▸ GOAL OF THE EXERCISE
From the records below, take each line where the string "down" shows up and copy it.

▸ DATASET RECORDS
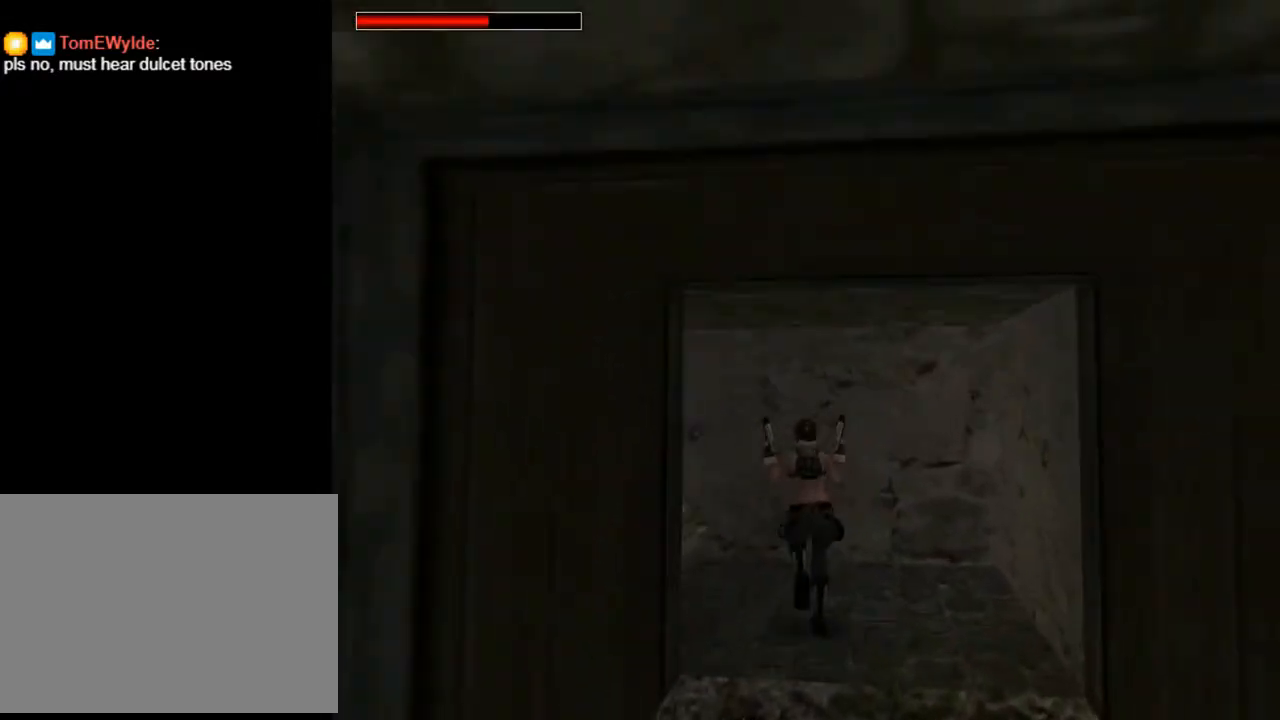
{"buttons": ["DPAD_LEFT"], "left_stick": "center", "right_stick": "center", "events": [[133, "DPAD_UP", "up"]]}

---

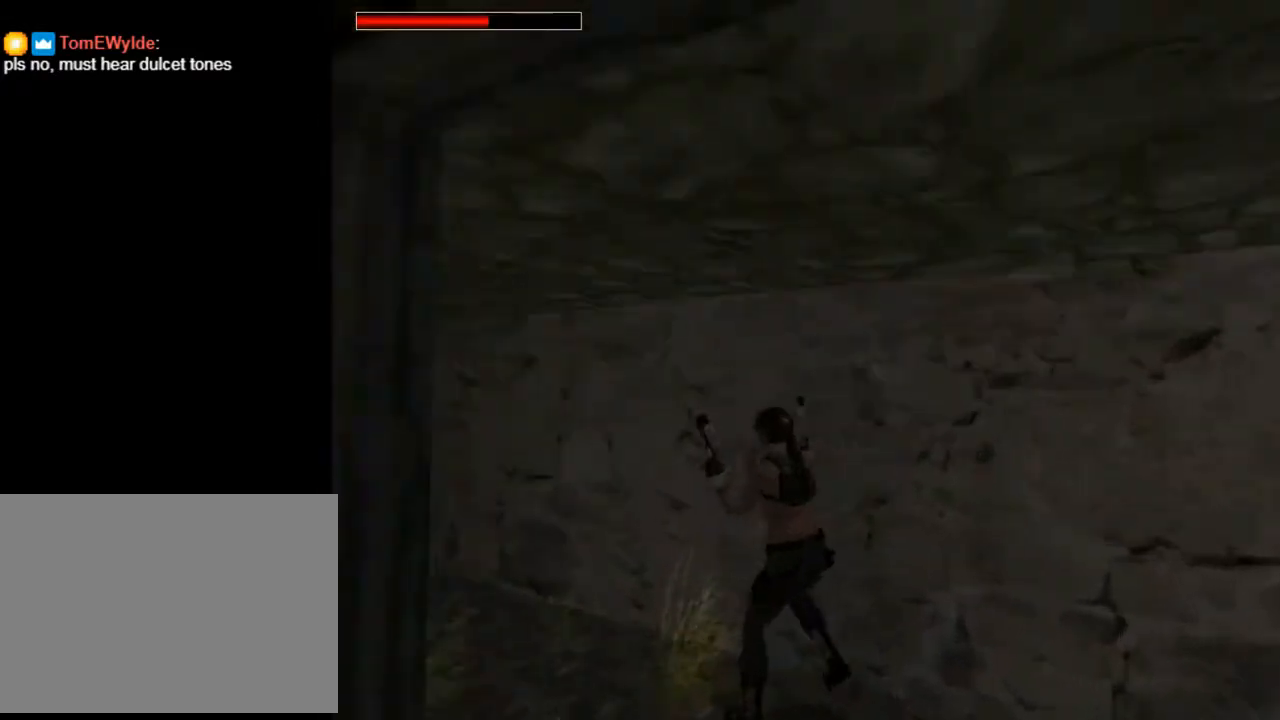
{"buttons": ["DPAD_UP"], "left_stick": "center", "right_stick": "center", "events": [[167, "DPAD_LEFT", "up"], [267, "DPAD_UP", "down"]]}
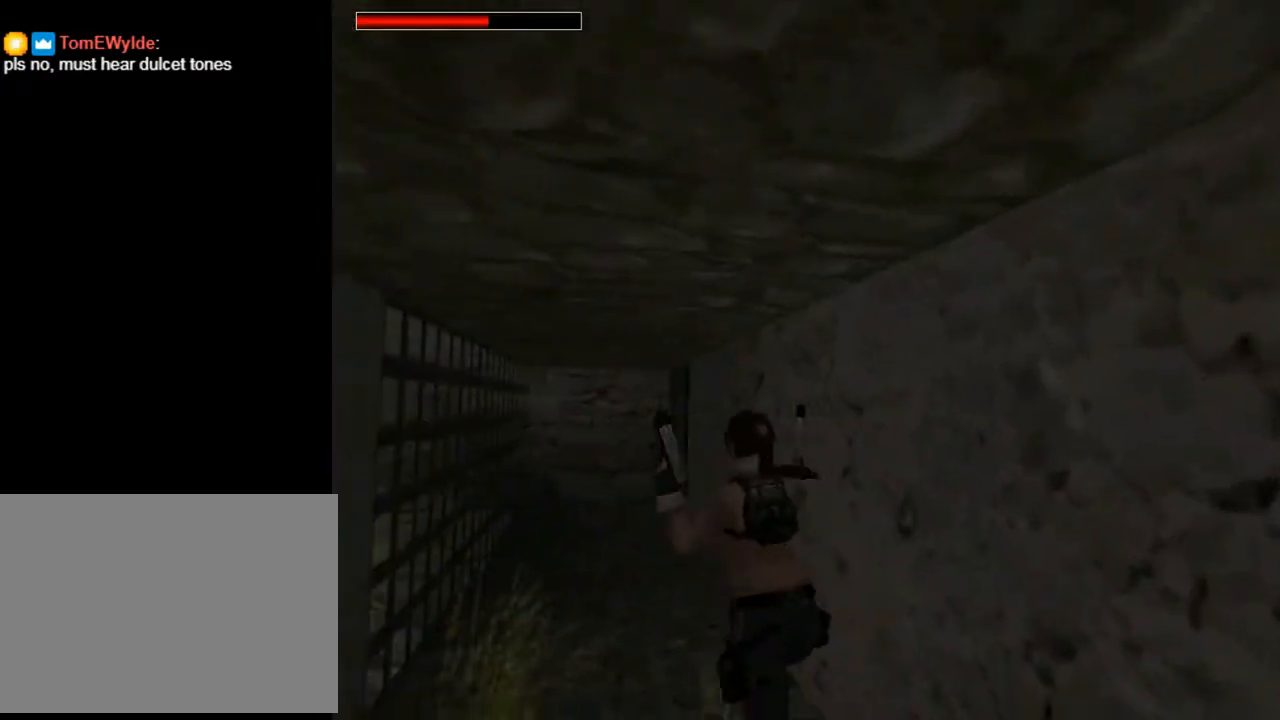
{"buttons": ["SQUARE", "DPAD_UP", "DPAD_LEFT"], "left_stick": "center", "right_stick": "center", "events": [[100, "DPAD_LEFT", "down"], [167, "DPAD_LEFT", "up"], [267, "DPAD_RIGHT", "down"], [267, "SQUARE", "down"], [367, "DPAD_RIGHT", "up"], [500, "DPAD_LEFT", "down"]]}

▸ SOLUTION FOR THIS PROBLEM
{"buttons": ["DPAD_UP"], "left_stick": "center", "right_stick": "center", "events": [[167, "DPAD_LEFT", "up"], [267, "DPAD_UP", "down"]]}
{"buttons": ["SQUARE", "DPAD_UP", "DPAD_LEFT"], "left_stick": "center", "right_stick": "center", "events": [[100, "DPAD_LEFT", "down"], [167, "DPAD_LEFT", "up"], [267, "DPAD_RIGHT", "down"], [267, "SQUARE", "down"], [367, "DPAD_RIGHT", "up"], [500, "DPAD_LEFT", "down"]]}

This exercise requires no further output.